[DATA RECORDS]:
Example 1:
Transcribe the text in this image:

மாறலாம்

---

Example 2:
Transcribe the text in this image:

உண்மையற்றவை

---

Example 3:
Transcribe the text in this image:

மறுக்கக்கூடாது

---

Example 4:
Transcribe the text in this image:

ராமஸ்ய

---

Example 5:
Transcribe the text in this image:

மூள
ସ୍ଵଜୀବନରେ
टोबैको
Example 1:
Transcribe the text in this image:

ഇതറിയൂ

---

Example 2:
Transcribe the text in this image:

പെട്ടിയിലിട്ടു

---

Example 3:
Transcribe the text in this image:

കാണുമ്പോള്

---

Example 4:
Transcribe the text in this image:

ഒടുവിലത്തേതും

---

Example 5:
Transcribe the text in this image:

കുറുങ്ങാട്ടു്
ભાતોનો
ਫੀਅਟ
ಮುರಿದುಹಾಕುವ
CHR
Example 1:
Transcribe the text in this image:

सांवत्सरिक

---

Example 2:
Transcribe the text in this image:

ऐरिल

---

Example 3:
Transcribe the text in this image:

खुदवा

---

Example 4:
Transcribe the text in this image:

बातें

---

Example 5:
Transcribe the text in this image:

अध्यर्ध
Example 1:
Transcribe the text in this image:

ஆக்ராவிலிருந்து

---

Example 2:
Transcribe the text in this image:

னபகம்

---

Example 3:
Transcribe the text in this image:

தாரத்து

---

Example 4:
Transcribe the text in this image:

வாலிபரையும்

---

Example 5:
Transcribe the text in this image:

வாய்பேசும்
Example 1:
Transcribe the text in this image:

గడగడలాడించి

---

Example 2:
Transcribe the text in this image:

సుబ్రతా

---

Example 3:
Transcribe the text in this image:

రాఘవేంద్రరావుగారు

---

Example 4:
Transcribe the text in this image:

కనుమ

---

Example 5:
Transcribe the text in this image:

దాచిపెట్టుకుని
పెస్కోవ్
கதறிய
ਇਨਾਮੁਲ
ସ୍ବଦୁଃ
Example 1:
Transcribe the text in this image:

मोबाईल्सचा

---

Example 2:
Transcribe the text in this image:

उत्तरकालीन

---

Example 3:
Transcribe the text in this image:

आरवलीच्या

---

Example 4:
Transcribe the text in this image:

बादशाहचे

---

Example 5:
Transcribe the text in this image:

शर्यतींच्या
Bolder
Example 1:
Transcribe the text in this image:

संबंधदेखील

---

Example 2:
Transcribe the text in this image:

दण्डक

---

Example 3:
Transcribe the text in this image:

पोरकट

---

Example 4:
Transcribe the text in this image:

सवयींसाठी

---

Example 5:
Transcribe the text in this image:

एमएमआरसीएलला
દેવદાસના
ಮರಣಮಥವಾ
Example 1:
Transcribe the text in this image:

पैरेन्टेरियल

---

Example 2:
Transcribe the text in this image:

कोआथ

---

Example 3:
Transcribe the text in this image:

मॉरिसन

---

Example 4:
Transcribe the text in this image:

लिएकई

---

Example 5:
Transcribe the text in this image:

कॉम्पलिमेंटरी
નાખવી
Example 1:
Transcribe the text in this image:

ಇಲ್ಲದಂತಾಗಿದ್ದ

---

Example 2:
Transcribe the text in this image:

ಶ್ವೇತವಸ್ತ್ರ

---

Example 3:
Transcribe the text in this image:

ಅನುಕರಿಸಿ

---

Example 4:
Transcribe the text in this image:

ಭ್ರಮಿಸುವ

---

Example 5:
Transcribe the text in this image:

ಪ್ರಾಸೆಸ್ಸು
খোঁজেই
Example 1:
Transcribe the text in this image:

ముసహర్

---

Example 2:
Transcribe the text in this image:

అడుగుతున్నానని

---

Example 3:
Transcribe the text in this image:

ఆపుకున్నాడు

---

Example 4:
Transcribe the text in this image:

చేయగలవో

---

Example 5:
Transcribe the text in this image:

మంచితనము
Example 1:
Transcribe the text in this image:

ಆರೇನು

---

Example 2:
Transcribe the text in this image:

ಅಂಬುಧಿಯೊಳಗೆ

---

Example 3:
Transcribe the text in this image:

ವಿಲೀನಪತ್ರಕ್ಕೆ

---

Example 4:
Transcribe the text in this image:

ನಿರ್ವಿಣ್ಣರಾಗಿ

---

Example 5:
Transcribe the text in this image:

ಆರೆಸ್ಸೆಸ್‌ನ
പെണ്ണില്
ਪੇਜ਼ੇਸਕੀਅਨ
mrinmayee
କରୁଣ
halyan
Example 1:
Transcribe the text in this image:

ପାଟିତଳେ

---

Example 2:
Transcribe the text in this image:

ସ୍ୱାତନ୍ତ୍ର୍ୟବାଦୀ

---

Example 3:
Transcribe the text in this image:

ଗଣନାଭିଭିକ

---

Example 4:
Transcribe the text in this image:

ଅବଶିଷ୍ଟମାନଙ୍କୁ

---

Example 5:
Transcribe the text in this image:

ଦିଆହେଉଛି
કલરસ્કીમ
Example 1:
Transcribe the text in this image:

[TASK TO CARRY OUT]: With no additions or omissions, transcribe every record.

[RESPONSE]:
Example 1:
Transcribe the text in this image:

மாறலாம்

---

Example 2:
Transcribe the text in this image:

உண்மையற்றவை

---

Example 3:
Transcribe the text in this image:

மறுக்கக்கூடாது

---

Example 4:
Transcribe the text in this image:

ராமஸ்ய

---

Example 5:
Transcribe the text in this image:

மூள
ସ୍ଵଜୀବନରେ
टोबैको
Example 1:
Transcribe the text in this image:

ഇതറിയൂ

---

Example 2:
Transcribe the text in this image:

പെട്ടിയിലിട്ടു

---

Example 3:
Transcribe the text in this image:

കാണുമ്പോള്

---

Example 4:
Transcribe the text in this image:

ഒടുവിലത്തേതും

---

Example 5:
Transcribe the text in this image:

കുറുങ്ങാട്ടു്
ભાતોનો
ਫੀਅਟ
ಮುರಿದುಹಾಕುವ
CHR
Example 1:
Transcribe the text in this image:

सांवत्सरिक

---

Example 2:
Transcribe the text in this image:

ऐरिल

---

Example 3:
Transcribe the text in this image:

खुदवा

---

Example 4:
Transcribe the text in this image:

बातें

---

Example 5:
Transcribe the text in this image:

अध्यर्ध
Example 1:
Transcribe the text in this image:

ஆக்ராவிலிருந்து

---

Example 2:
Transcribe the text in this image:

னபகம்

---

Example 3:
Transcribe the text in this image:

தாரத்து

---

Example 4:
Transcribe the text in this image:

வாலிபரையும்

---

Example 5:
Transcribe the text in this image:

வாய்பேசும்
Example 1:
Transcribe the text in this image:

గడగడలాడించి

---

Example 2:
Transcribe the text in this image:

సుబ్రతా

---

Example 3:
Transcribe the text in this image:

రాఘవేంద్రరావుగారు

---

Example 4:
Transcribe the text in this image:

కనుమ

---

Example 5:
Transcribe the text in this image:

దాచిపెట్టుకుని
పెస్కోవ్
கதறிய
ਇਨਾਮੁਲ
ସ୍ବଦୁଃ
Example 1:
Transcribe the text in this image:

मोबाईल्सचा

---

Example 2:
Transcribe the text in this image:

उत्तरकालीन

---

Example 3:
Transcribe the text in this image:

आरवलीच्या

---

Example 4:
Transcribe the text in this image:

बादशाहचे

---

Example 5:
Transcribe the text in this image:

शर्यतींच्या
Bolder
Example 1:
Transcribe the text in this image:

संबंधदेखील

---

Example 2:
Transcribe the text in this image:

दण्डक

---

Example 3:
Transcribe the text in this image:

पोरकट

---

Example 4:
Transcribe the text in this image:

सवयींसाठी

---

Example 5:
Transcribe the text in this image:

एमएमआरसीएलला
દેવદાસના
ಮರಣಮಥವಾ
Example 1:
Transcribe the text in this image:

पैरेन्टेरियल

---

Example 2:
Transcribe the text in this image:

कोआथ

---

Example 3:
Transcribe the text in this image:

मॉरिसन

---

Example 4:
Transcribe the text in this image:

लिएकई

---

Example 5:
Transcribe the text in this image:

कॉम्पलिमेंटरी
નાખવી
Example 1:
Transcribe the text in this image:

ಇಲ್ಲದಂತಾಗಿದ್ದ

---

Example 2:
Transcribe the text in this image:

ಶ್ವೇತವಸ್ತ್ರ

---

Example 3:
Transcribe the text in this image:

ಅನುಕರಿಸಿ

---

Example 4:
Transcribe the text in this image:

ಭ್ರಮಿಸುವ

---

Example 5:
Transcribe the text in this image:

ಪ್ರಾಸೆಸ್ಸು
খোঁজেই
Example 1:
Transcribe the text in this image:

ముసహర్

---

Example 2:
Transcribe the text in this image:

అడుగుతున్నానని

---

Example 3:
Transcribe the text in this image:

ఆపుకున్నాడు

---

Example 4:
Transcribe the text in this image:

చేయగలవో

---

Example 5:
Transcribe the text in this image:

మంచితనము
Example 1:
Transcribe the text in this image:

ಆರೇನು

---

Example 2:
Transcribe the text in this image:

ಅಂಬುಧಿಯೊಳಗೆ

---

Example 3:
Transcribe the text in this image:

ವಿಲೀನಪತ್ರಕ್ಕೆ

---

Example 4:
Transcribe the text in this image:

ನಿರ್ವಿಣ್ಣರಾಗಿ

---

Example 5:
Transcribe the text in this image:

ಆರೆಸ್ಸೆಸ್‌ನ
പെണ്ണില്
ਪੇਜ਼ੇਸਕੀਅਨ
mrinmayee
କରୁଣ
halyan
Example 1:
Transcribe the text in this image:

ପାଟିତଳେ

---

Example 2:
Transcribe the text in this image:

ସ୍ୱାତନ୍ତ୍ର୍ୟବାଦୀ

---

Example 3:
Transcribe the text in this image:

ଗଣନାଭିଭିକ

---

Example 4:
Transcribe the text in this image:

ଅବଶିଷ୍ଟମାନଙ୍କୁ

---

Example 5:
Transcribe the text in this image:

ଦିଆହେଉଛି
કલરસ્કીમ
Example 1:
Transcribe the text in this image:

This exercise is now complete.